Nas primeiras interações, o julgamento do lead acontece antes mesmo que qualquer argumento técnico seja apresentado, portanto, a clareza na transmissão de informações, o jeito de falar e o tom de voz e são decisivos para prosseguir as tratativas ou interrompê-las.
Mais do que convencer, o corretor precisa refletir calma, segurança e de validar o que o cliente já viveu. Pequenos sinais, como escuta atenta e uma postura transparente, ajudam a mostrar que ali existe confiança.
Entender como o cliente reage a certos estímulos ajuda a reduzir a tensão deixada por experiências ruins, enquanto provas sociais e de autoridade demonstram que a experiência pode ser totalmente diferente e melhor. Assim, a conversa deixa de ser apenas sobre vendas e passa a ser sobre reconstruir confiança, respeitando a vivência do prospect e valorizando as escolhas dele ao longo do processo.
O peso das experiências passadas na escolha
Após uma operação frustrante, é comum a atenção recair sobre os detalhes. Promessa exagerada, enrolação ou falta de transparência já acendem um sinal vermelho, sendo assim, a objetividade no discurso é fundamental para que o comprador não tenha receio de perder tempo ou dinheiro.
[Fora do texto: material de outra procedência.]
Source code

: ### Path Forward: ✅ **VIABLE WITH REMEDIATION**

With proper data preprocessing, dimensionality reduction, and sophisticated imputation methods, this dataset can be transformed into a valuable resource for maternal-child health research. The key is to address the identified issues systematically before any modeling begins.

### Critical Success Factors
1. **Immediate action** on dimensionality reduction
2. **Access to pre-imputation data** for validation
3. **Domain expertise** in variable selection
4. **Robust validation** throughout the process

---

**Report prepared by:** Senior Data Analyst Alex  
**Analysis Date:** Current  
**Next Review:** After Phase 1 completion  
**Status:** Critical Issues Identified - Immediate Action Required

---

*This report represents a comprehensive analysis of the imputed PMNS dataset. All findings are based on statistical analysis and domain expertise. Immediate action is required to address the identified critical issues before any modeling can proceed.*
Apresente as informações mais importantes da proposta, reforce os benefícios da oferta e responda todas as dúvidas sobre prazos, garantias e se possível. Lembre-se que o cliente pode chegar mais questionador e fazer diversas comparações, porém, não interprete esse comportamento como resistência´, mas como um pedido de segurança.
Outro ponto importante é a consistência. Não adianta causar uma boa primeira impressão e depois falhar na entrega ou na comunicação. Cada interação precisa reforçar a confiança construída. Sendo assim, responda no prazo, cumpra o combinado e mantenha o cliente informado. É essa sequência de atitudes que, aos poucos, substitui a desconfiança por uma relação mais sólida.
A decisão de confiar novamente é um salto que o cliente só dará se sentir que o corretor é honesto e detém as ferramentas necessárias para não repetir os erros das empresas anteriores. Essa avaliação, no entanto, será conquistada quando o profissional assumir uma postura de liderança técnica, que não deixa espaço para dúvidas.
Os gatilhos mentais devem ser utilizados para criar uma atmosfera de acolhimento, permitindo que o contratante sinta-se compreendido sobre o que o prejudicou no passado. Compreender como os estímulos de segurança e clareza impactam a tomada de decisão permite a criação de roteiros de vendas imbatíveis que desarmam as objeções mais difíceis de forma elegante e persistente.
Invista no estudo profundo desses comportamentos para se tornar o profissional que não apenas vende, mas que restaura a fé do mercado na excelência do serviço prestado, garantindo resultados consistentes e uma carreira baseada em relacionamentos duradouros.